Text passage:
*** Begin section ***

Press Release: Soul City Institute calls on President Ramaphosa to address the elephant in the living room

Press Release: Soul City Institute calls on President Ramaphosa to address the elephant in the living room

Press Release: Soul City Institute calls on President Ramaphosa to address the elephant in the living room

The Soul City Institute for Social Justice acknowledges and recognises President Cyril Ramaphosa’s remarks launching the 16 Days of Activism for No Violence against Women and Children in Lephalale on 25 November 2020.

As an intersectional feminist social justice institute, working with women and girls, the SCI welcomes President Ramaphosa’s remarks and renewed commitment to ending the low-grade civil war being waged on women, girls, and gender-non-comforming people.
However, the SCI is extremely concerned by government’s failure to establish the legislative framework required to empower the Nation’s Strategic Plan on Gender-Based Violence and Femicide (NSPGBVF).

President Ramaphosa’s leadership in committing to the National Strategic Plan, showed promise in that it indicated a clear change in the ‘tone at the top’ regarding GBV and femicide. The plan mandates the Department of Justice to set up the National Council on Gender-Based Violence and Femicide (NCGBVF) as well as the legislative framework to implement it.

*** End section ***

Assignment 1:
Render part of the rows as a JSON list of strings, one per line, with blank lines dropped and the pictures left out: begin at the line that has "choisi, de la" and stop after the line that has "бесплатно по России".
Assignment 2:
Continue the press release on the Soul City Institute and the gender-based violence plan from the point where it stops.
The press release above and the rows are unrelated to each other.

The input:
*** Begin section ***

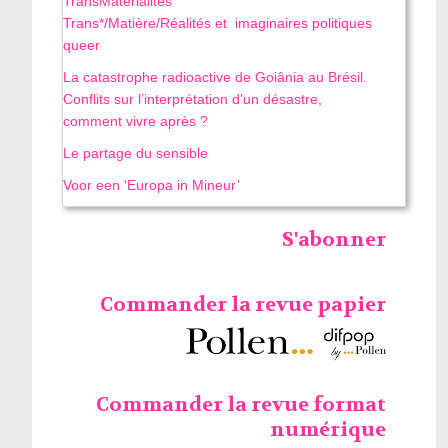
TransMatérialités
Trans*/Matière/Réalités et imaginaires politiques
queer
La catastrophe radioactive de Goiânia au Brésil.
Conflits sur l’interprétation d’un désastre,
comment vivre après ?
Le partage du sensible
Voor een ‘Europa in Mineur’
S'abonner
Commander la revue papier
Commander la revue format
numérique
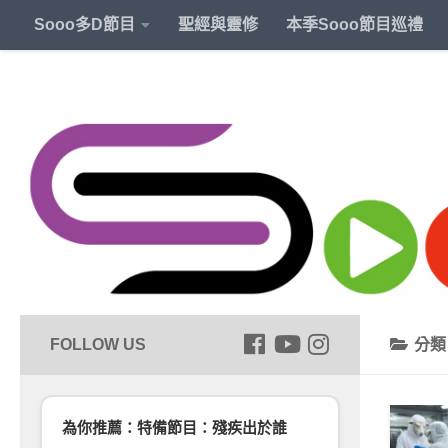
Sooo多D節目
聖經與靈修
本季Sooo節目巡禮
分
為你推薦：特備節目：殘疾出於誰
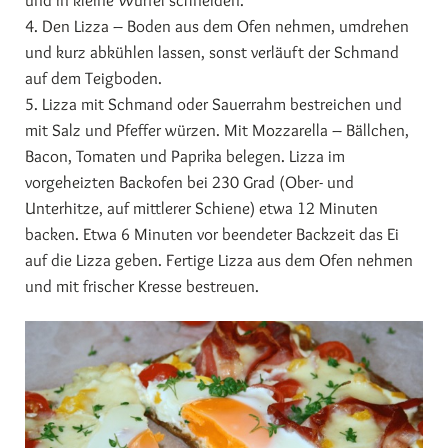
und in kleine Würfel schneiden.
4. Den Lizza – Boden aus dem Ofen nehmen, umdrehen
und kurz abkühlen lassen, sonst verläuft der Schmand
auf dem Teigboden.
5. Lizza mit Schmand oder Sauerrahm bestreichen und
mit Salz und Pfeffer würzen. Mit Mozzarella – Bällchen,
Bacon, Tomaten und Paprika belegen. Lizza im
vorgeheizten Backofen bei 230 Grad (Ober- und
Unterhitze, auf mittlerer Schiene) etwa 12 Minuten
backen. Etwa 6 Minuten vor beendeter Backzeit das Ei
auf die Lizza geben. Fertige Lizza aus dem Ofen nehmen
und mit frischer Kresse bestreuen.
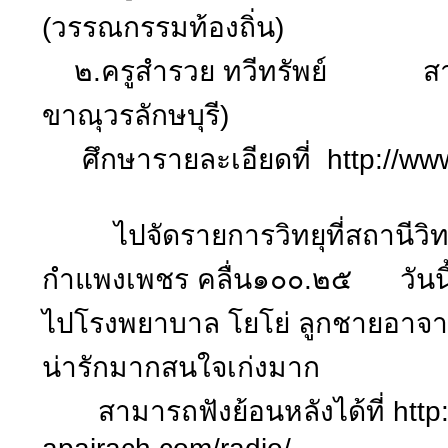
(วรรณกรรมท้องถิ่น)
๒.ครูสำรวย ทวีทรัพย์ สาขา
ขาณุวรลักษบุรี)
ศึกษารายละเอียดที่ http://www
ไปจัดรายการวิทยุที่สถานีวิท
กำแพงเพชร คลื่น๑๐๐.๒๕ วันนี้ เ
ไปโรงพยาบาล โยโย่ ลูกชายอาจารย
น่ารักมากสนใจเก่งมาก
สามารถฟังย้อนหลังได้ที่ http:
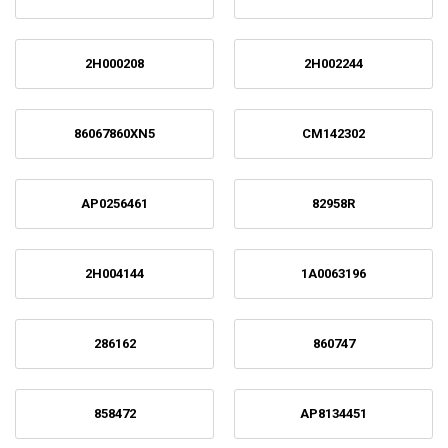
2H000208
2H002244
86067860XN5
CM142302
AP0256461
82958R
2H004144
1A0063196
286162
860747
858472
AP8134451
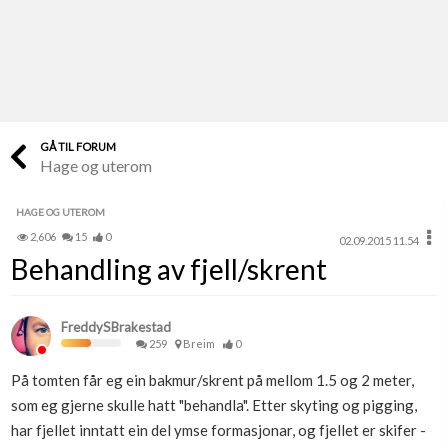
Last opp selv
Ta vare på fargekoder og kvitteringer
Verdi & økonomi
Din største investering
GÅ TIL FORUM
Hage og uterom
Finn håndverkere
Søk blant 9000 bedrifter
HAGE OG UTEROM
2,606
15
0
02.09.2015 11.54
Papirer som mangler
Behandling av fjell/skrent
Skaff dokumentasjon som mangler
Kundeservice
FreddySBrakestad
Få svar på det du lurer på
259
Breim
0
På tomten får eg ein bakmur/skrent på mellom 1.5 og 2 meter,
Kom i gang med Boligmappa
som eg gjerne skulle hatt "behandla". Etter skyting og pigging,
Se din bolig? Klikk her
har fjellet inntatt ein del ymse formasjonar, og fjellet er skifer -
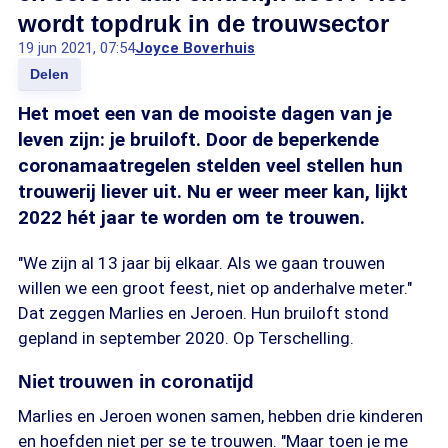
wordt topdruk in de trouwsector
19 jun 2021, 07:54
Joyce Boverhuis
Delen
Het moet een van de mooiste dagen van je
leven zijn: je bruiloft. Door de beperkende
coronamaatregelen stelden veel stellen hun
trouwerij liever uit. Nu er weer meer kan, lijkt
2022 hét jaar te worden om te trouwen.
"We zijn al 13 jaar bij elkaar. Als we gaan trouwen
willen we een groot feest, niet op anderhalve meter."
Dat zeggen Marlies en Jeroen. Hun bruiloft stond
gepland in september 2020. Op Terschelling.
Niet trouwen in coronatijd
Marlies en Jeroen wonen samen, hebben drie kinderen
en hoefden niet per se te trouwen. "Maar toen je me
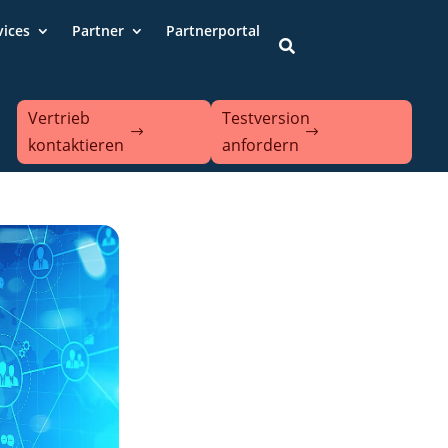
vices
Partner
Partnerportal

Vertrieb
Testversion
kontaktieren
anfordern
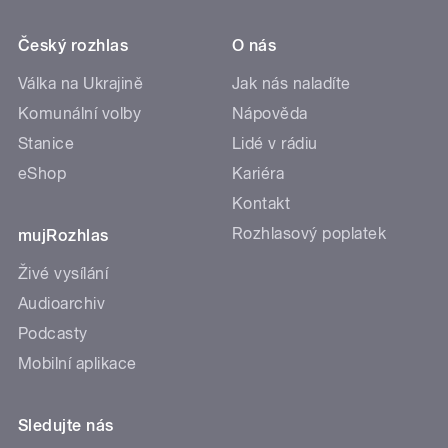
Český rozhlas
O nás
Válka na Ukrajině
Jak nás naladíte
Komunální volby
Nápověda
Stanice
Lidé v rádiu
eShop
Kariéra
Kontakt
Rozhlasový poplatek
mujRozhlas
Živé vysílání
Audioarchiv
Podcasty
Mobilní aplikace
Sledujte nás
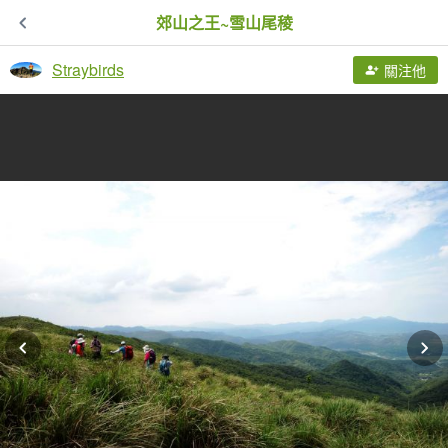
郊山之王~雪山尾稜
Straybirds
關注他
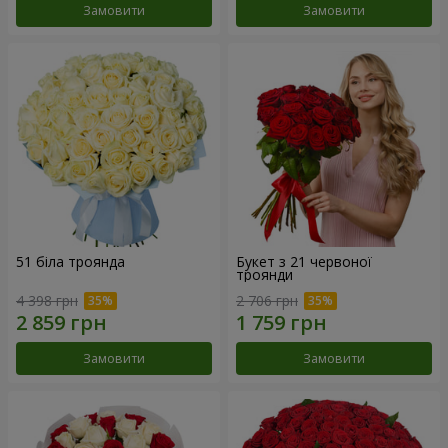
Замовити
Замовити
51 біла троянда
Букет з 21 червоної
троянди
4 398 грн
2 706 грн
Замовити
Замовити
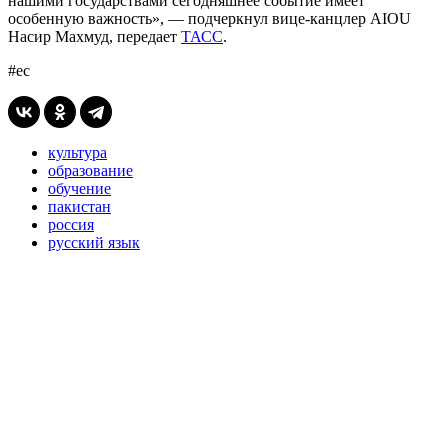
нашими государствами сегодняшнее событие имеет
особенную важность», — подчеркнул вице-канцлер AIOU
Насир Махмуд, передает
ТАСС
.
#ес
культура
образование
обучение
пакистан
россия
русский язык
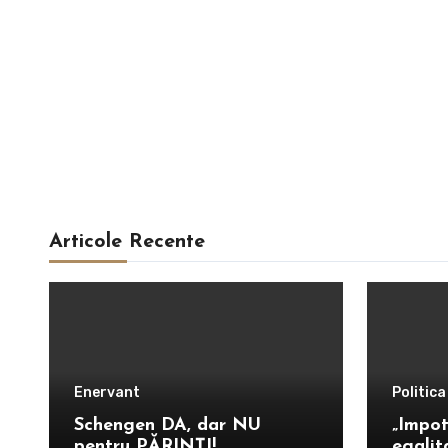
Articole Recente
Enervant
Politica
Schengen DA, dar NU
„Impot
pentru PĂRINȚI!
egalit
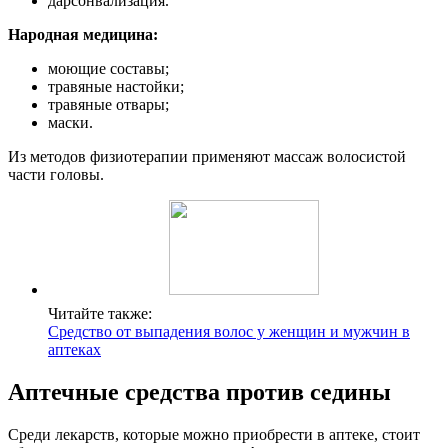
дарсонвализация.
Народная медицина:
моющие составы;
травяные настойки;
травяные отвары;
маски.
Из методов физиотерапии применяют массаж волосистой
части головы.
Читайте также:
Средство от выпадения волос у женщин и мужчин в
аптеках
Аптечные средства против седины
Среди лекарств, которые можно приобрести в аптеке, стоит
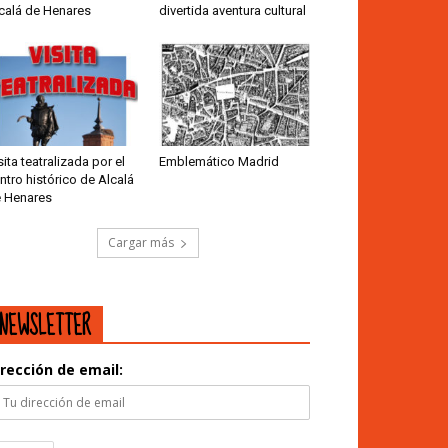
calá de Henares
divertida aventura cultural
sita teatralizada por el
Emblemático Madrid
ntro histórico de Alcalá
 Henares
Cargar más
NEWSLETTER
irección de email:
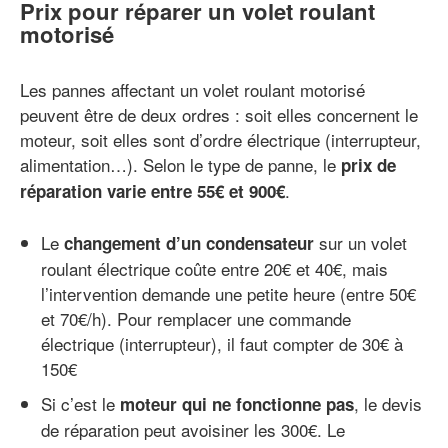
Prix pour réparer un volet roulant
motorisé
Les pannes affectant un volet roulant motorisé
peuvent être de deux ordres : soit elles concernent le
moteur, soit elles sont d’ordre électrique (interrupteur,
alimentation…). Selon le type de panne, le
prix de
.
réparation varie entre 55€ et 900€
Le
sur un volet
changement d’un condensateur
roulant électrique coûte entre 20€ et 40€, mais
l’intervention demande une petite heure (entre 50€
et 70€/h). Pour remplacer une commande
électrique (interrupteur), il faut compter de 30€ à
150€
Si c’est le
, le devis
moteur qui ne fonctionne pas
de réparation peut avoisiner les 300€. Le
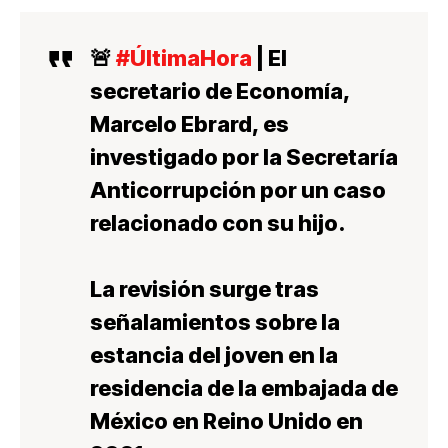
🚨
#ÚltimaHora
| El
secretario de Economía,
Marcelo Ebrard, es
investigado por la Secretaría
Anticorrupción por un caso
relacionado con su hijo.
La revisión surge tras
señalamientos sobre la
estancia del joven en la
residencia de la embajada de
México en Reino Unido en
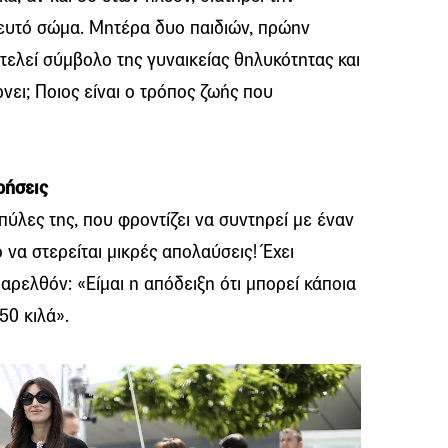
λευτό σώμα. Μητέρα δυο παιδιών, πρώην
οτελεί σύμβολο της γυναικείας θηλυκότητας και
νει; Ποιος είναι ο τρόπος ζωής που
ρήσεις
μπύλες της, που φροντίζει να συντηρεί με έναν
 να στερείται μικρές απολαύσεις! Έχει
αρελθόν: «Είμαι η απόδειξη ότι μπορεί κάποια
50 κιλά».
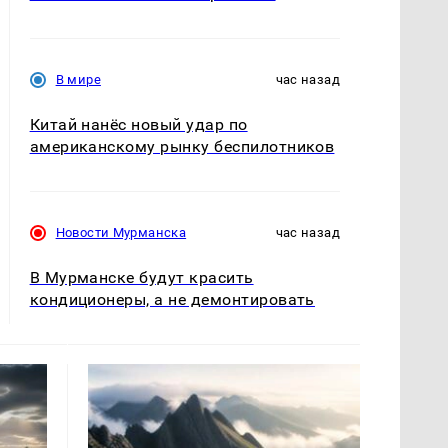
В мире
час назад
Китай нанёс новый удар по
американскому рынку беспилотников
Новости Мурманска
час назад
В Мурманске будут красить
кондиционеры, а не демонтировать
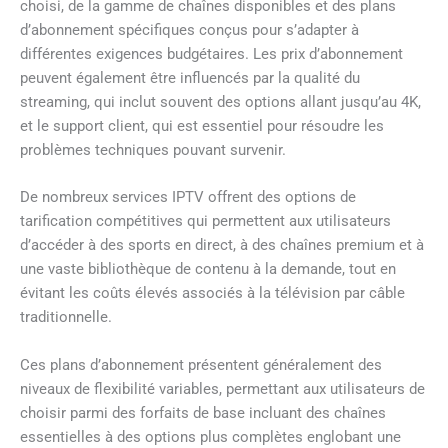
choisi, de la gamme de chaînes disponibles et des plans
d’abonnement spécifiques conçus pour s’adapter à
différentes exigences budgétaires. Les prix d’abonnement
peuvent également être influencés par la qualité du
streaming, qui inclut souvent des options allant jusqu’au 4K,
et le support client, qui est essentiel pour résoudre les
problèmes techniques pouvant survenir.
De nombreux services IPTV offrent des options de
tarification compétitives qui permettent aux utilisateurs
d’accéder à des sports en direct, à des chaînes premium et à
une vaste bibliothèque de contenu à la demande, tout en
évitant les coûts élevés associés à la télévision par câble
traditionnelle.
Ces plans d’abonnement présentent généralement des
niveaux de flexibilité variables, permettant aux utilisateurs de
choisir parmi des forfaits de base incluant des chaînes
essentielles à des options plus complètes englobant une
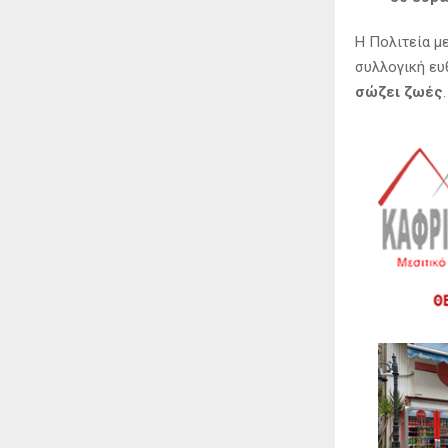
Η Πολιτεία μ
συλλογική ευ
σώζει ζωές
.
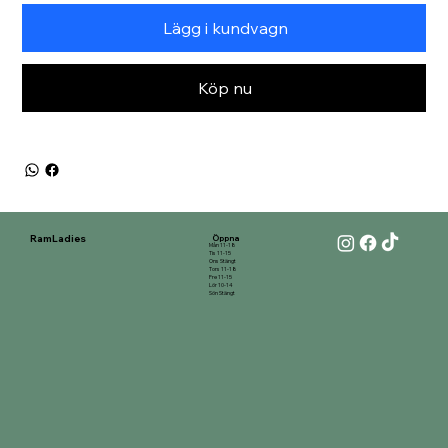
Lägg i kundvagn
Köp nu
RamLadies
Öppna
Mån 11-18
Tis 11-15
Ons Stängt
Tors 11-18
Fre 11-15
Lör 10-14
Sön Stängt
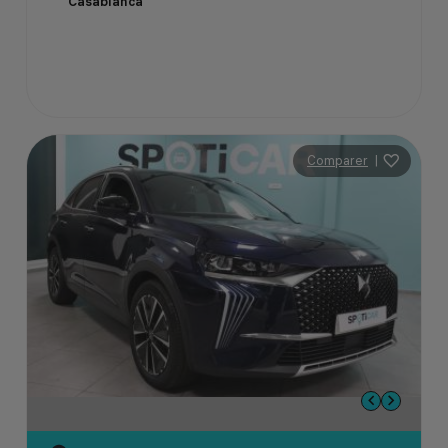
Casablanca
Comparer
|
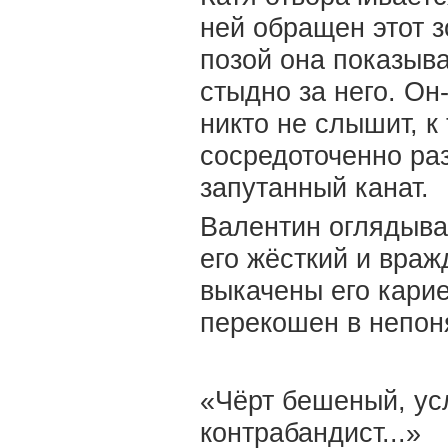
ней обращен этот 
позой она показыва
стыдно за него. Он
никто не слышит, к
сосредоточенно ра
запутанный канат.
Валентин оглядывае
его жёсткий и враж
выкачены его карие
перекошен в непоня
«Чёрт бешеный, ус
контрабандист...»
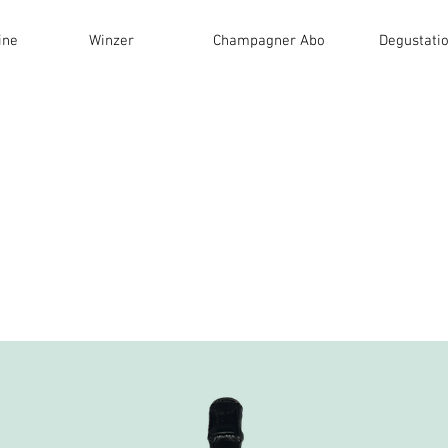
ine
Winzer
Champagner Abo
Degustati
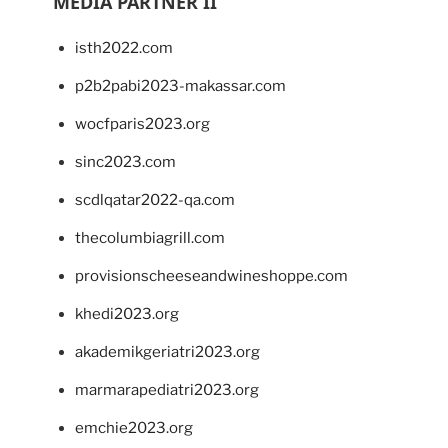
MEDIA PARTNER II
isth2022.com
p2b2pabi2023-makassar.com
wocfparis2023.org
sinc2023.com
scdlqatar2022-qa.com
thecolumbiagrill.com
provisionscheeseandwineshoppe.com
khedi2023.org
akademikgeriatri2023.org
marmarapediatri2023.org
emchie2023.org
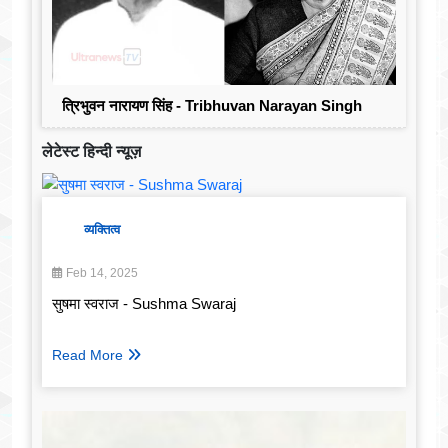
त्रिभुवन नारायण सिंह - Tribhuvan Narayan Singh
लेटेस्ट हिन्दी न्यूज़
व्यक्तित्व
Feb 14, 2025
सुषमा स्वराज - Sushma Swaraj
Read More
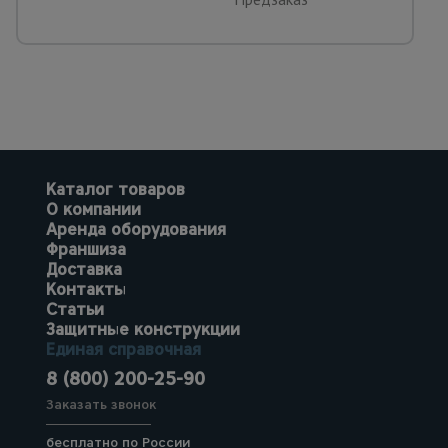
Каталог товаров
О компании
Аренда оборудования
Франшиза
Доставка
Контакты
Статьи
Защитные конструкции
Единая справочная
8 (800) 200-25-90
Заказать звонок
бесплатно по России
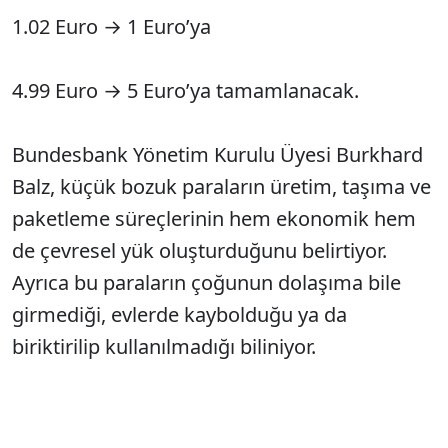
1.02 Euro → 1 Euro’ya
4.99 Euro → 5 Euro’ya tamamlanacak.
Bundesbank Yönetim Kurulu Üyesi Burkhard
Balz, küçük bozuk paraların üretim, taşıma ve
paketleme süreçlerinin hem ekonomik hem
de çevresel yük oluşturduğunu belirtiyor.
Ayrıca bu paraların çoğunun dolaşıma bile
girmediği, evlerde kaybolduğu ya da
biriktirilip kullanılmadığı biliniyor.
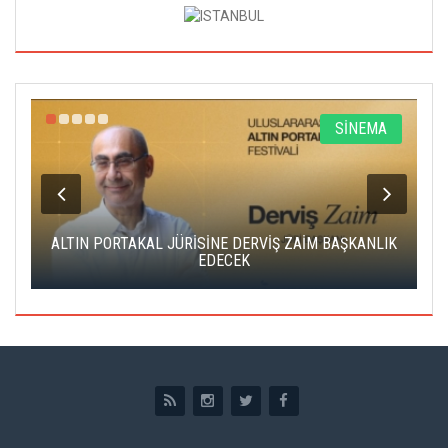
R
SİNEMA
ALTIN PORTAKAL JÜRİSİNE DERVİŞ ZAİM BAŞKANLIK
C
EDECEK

*** End section ***

Answer 1:
[
  "choisi, de la gamme de chaînes disponibles et des plans",
  "d’abonnement spécifiques conçus pour s’adapter à",
  "différentes exigences budgétaires. Les prix d’abonnement",
  "peuvent également être influencés par la qualité du",
  "streaming, qui inclut souvent des options allant jusqu’au 4K,",
  "et le support client, qui est essentiel pour résoudre les",
  "problèmes techniques pouvant survenir.",
  "De nombreux services IPTV offrent des options de",
  "tarification compétitives qui permettent aux utilisateurs",
  "d’accéder à des sports en direct, à des chaînes premium et à",
  "une vaste bibliothèque de contenu à la demande, tout en",
  "évitant les coûts élevés associés à la télévision par câble",
  "traditionnelle.",
  "Ces plans d’abonnement présentent généralement des",
  "niveaux de flexibilité variables, permettant aux utilisateurs de",
  "choisir parmi des forfaits de base incluant des chaînes",
  "essentielles à des options plus complètes englobant une",
  "Η Πολιτεία μ",
  "συλλογική ευ",
  "σώζει ζωές",
  ".",
  "Lägg i kundvagn",
  "Köp nu",
  "RamLadies",
  "Öppna",
  "Mån 11-18",
  "Tis 11-15",
  "Ons Stängt",
  "Tors 11-18",
  "Fre 11-15",
  "Lör 10-14",
  "Sön Stängt",
  "Casablanca",
  "Comparer",
  "|",
  "ней обращен этот ",
  "позой она показыва",
  "стыдно за него. Он",
  "никто не слышит, к",
  "сосредоточенно ра",
  "запутанный канат.",
  "Валентин оглядывае",
  "его жёсткий и враж",
  "выкачены его карие",
  "перекошен в непоня",
  "«Чёрт бешеный, ус",
  "контрабандист...»",
  "ine",
  "Winzer",
  "Champagner Abo",
  "Degustati",
  "MEDIA PARTNER II",
  "isth2022.com",
  "p2b2pabi2023-makassar.com",
  "wocfparis2023.org",
  "sinc2023.com",
  "scdlqatar2022-qa.com",
  "thecolumbiagrill.com",
  "provisionscheeseandwineshoppe.com",
  "khedi2023.org",
  "akademikgeriatri2023.org",
  "marmarapediatri2023.org",
  "emchie2023.org",
  "त्रिभुवन नारायण सिंह - Tribhuvan Narayan Singh",
  "लेटेस्ट हिन्दी न्यूज़",
  "व्यक्तित्व",
  "Feb 14, 2025",
  "सुषमा स्वराज - Sushma Swaraj",
  "Read More",
  "Каталог товаров",
  "О компании",
  "Аренда оборудования",
  "Франшиза",
  "Доставка",
  "Контакты",
  "Статьи",
  "Защитные конструкции",
  "Единая справочная",
  "8 (800) 200-25-90",
  "Заказать звонок",
  "бесплатно по России"
]

Answer 2:
However, to date, there has been no information in the public domain on how the legislative framework to implement the NSPGBVF will be developed, and when this work will begin.

Government’s failure to establish this legislative framework is a breach of promise to women and girls that justice will not only be done, but that it will be seen to be done. It is a deviation from the NSP.

Without legislation, we have no mechanism to hold government accountable.

Without legislation to we have no mechanism to address the issues that we – the women and girls at the coalface of this low-grade war – know bedevil the system and prevent us from accessing justice.

Without legislation – we are unable to address the fragmented responses to GBVF, are unable to clarify funding mechanisms, and have no recourse should the State fail to fulfill its mandate.

Noting, both the local and global significance of the 16 Days of Activism for No Violence against Women and Children campaign starting today, the SCI would like to take this opportunity to remind President Ramaphosa of the roots of this global campaign.

And of the significance of the campaign for the attainment of women's human rights in SA.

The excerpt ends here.